7.3    Die Beschwerdeführerin wartete am 9. Juli 2012 auf das Tram, als sie von einem schnell vorbeirennenden Mann von hinten nach vorne zu Boden gestossen wurde. Sie prallte mit dem Kopf auf den Boden und verlor das Bewusstsein. Der Rettungsdienst brachte sie ins Z.___ (Urk. 8/13).

    Gemäss Zeugeneingaben sei die Beschwerdeführerin zu Boden geglitten und kurz bewusstlos gewesen (Urk. 8/13). Die Bewusstlosigkeit dauerte gemäss Angaben einer Zeugin ca. zwischen 20 und 30 Sekunden und trat zweimal ein (Urk. 8/14 S. 2). Die Beschwerdeführerin wies keine äusseren Verletzungszeichen wie ein Hämatom oder Schürfwunden auf.

    Die Parteien haben vor diesem Hintergrund insoweit übereinstimmend und richtig erkannt, dass es sich maximal um einen mittelschweren Unfall handelte, wobei offen bleiben kann, ob er wie von der Beschwerdegegnerin behauptet in den Grenzbereich zu den leichten Unfällen einzuordnen ist (Urk. 1 S. 15 f. und 2 S. 12).

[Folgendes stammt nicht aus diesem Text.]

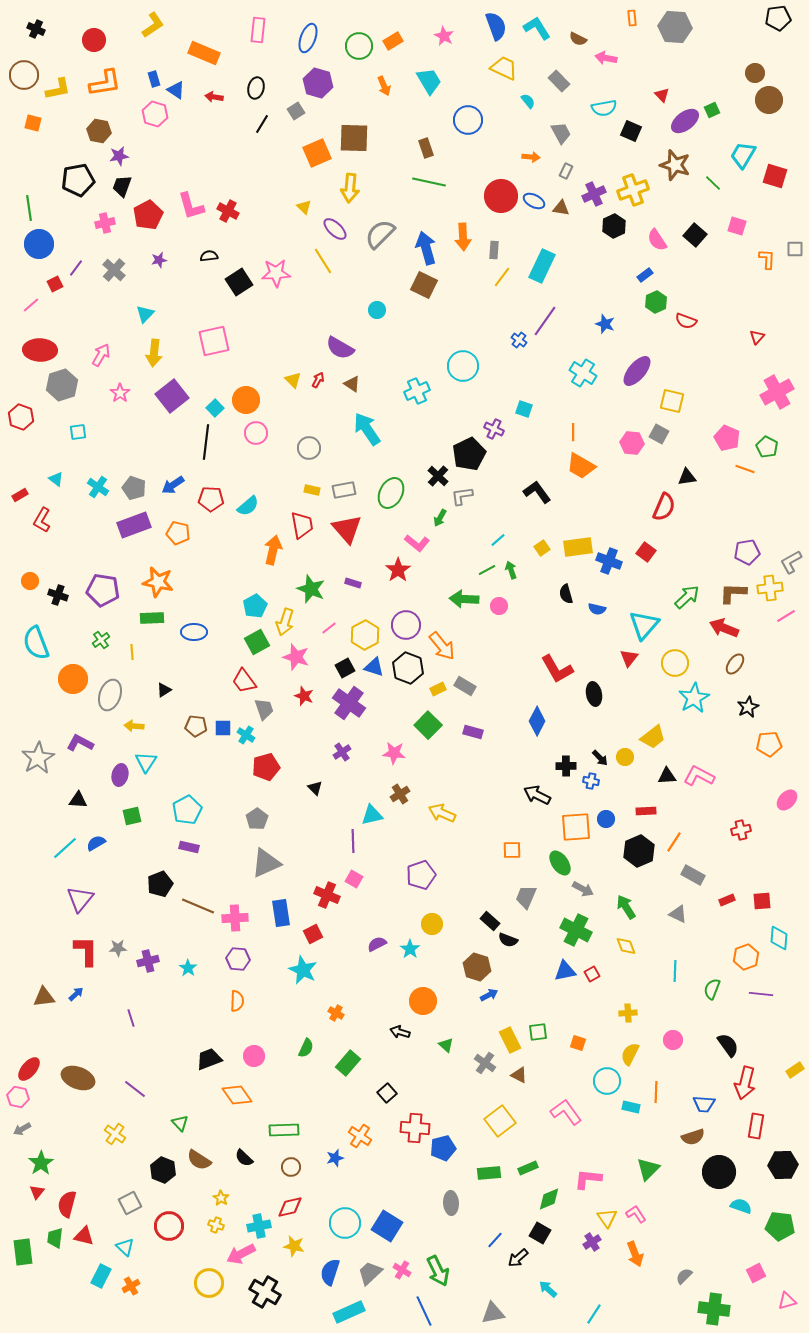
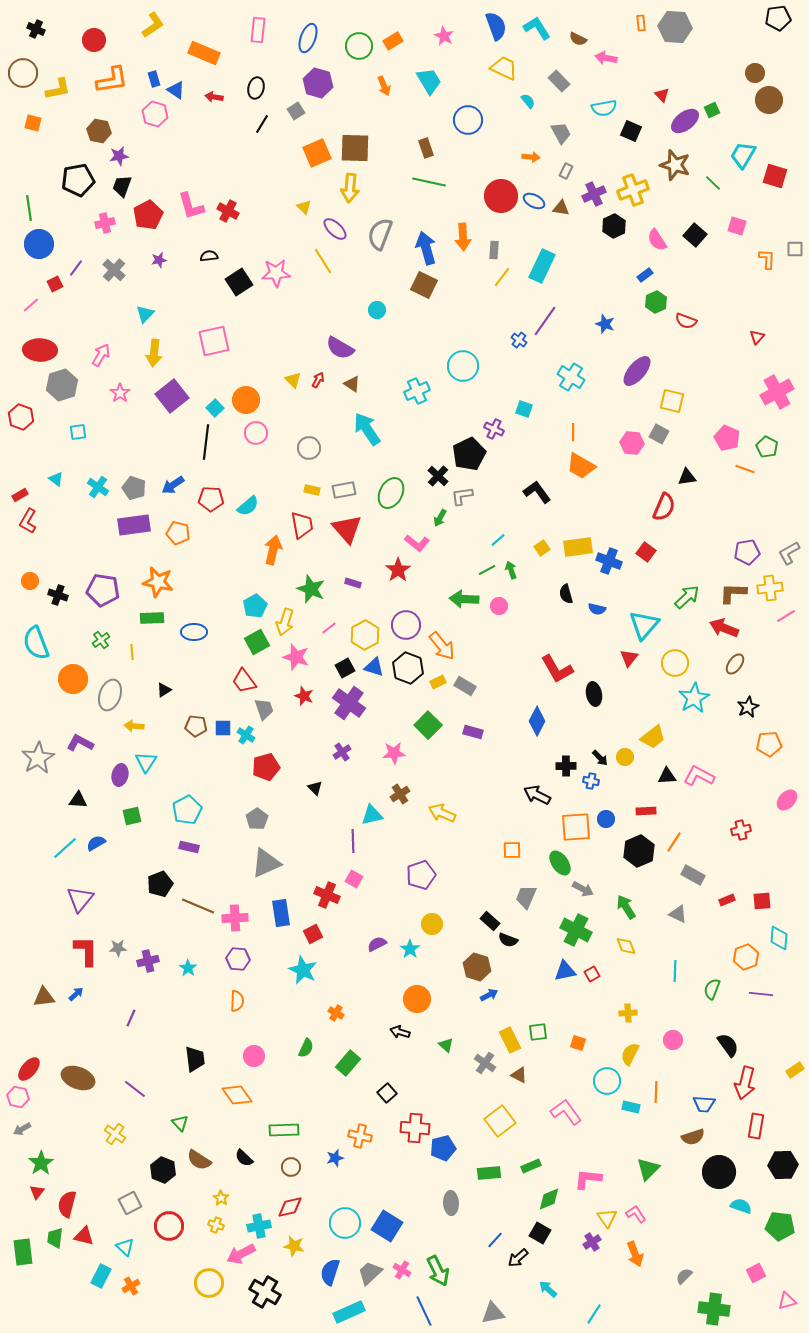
orange rectangle at (632, 18): moved 9 px right, 5 px down
brown circle at (24, 75): moved 1 px left, 2 px up
orange L-shape at (105, 83): moved 7 px right, 3 px up
brown square at (354, 138): moved 1 px right, 10 px down
gray semicircle at (380, 234): rotated 24 degrees counterclockwise
cyan cross at (583, 373): moved 12 px left, 4 px down
red L-shape at (42, 520): moved 14 px left, 1 px down
purple rectangle at (134, 525): rotated 12 degrees clockwise
gray L-shape at (791, 562): moved 2 px left, 9 px up
yellow rectangle at (438, 689): moved 7 px up
pink star at (394, 753): rotated 10 degrees counterclockwise
orange circle at (423, 1001): moved 6 px left, 2 px up
purple line at (131, 1018): rotated 42 degrees clockwise
black trapezoid at (209, 1059): moved 14 px left; rotated 104 degrees clockwise
orange cross at (360, 1136): rotated 20 degrees counterclockwise
green rectangle at (528, 1168): moved 3 px right, 2 px up
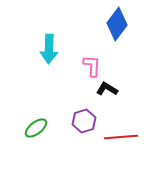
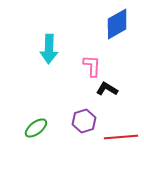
blue diamond: rotated 24 degrees clockwise
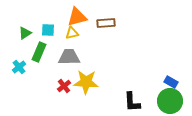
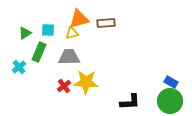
orange triangle: moved 2 px right, 2 px down
black L-shape: moved 2 px left; rotated 90 degrees counterclockwise
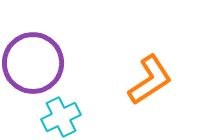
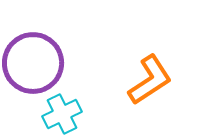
cyan cross: moved 1 px right, 3 px up
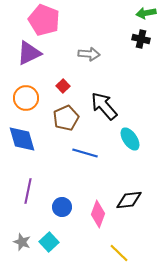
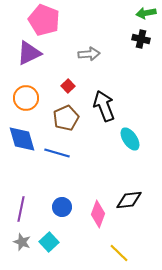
gray arrow: rotated 10 degrees counterclockwise
red square: moved 5 px right
black arrow: rotated 20 degrees clockwise
blue line: moved 28 px left
purple line: moved 7 px left, 18 px down
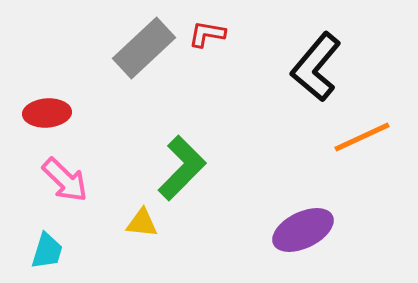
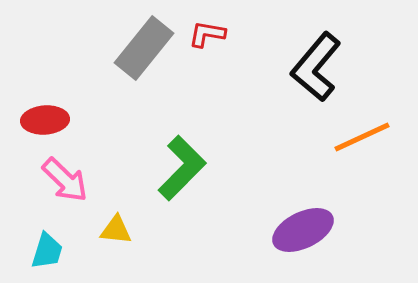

7.4    Es ist der Beschwerdegegnerin beizupflichten, dass keines der relevanten Kriterien erfüllt ist. Zu erwähnen ist insbesondere das Fehlen einer schweren oder besonderen Verletzung. Die Beschwerdeführerin zog sich lediglich ein leichtes Schädelhirntrauma zu. Bereits ab dem 20. August 2012 war sie zumindest wieder zu 60 % arbeitsfähig (Urk. 8/28 S. 3) und konnte ab dem 1. Dezember 2012 ihre Arbeit wieder im angestammten Pensum von 80 % verrichten (Urk. 8/42 S. 1). Jedenfalls bestehen keinerlei Anhaltspunkte für eine länger andauernde physisch bedingte Arbeitsunfähigkeit von relevantem Ausmass, so dass in dieser Hinsicht entgegen der von Seiten der Beschwerdeführerin vertretenen Auffassung (Urk. 1 S. 16) kein Abklärungsbedarf besteht. Zusammenfassend ergibt sich somit, dass die Beschwerdegegnerin zu Recht einen Kausalzusammenhang zwischen den von der Beschwerdeführerin nach dem 1. Dezember 2012 geklagten nicht organisch objektiv ausgewiesenen Beschwerden und dem Unfall vom 9. Juli 2012 verneint hat. Dementsprechend verneinte sie auch zu Recht einen Anspruch auf weitere Unfallversicherungsleistungen. Dies führt zur Abweisung der Beschwerde.


Das Gericht erkennt:

1.    Die Beschwerde wird abgewiesen.

2.    Das Verfahren ist kostenlos.

3.    Zustellung gegen Empfangsschein an:

- Rechtsanwalt Martin Hablützel

- Rechtsanwalt Dr. Beat Frischkopf

- Bundesamt für Gesundheit

4.    Gegen diesen Entscheid kann innert 30 Tagen seit der Zustellung beim Bundesgericht Beschwerde eingereicht werden (Art. 82 ff. in Verbindung mit Art. 90 ff. des Bundesgesetzes über das Bundesgericht, BGG). Die Frist steht während folgender Zeiten still: vom siebten Tag vor Ostern bis und mit dem siebten Tag nach Ostern, vom 15. Juli bis und mit 15. August sowie vom 18. Dezember bis und mit dem 2. Januar (Art. 46 BGG).

    Die Beschwerdeschrift ist dem Bundesgericht, Schweizerhofquai 6, 6004 Luzern, zuzustellen.

    Die Beschwerdeschrift hat die Begehren, deren Begründung mit Angabe der Beweismittel und die Unterschrift des Beschwerdeführers oder seines Vertreters zu enthalten; der angefochtene Entscheid sowie die als Beweismittel angerufenen Urkunden sind beizulegen, soweit die Partei sie in Händen hat (Art. 42 BGG).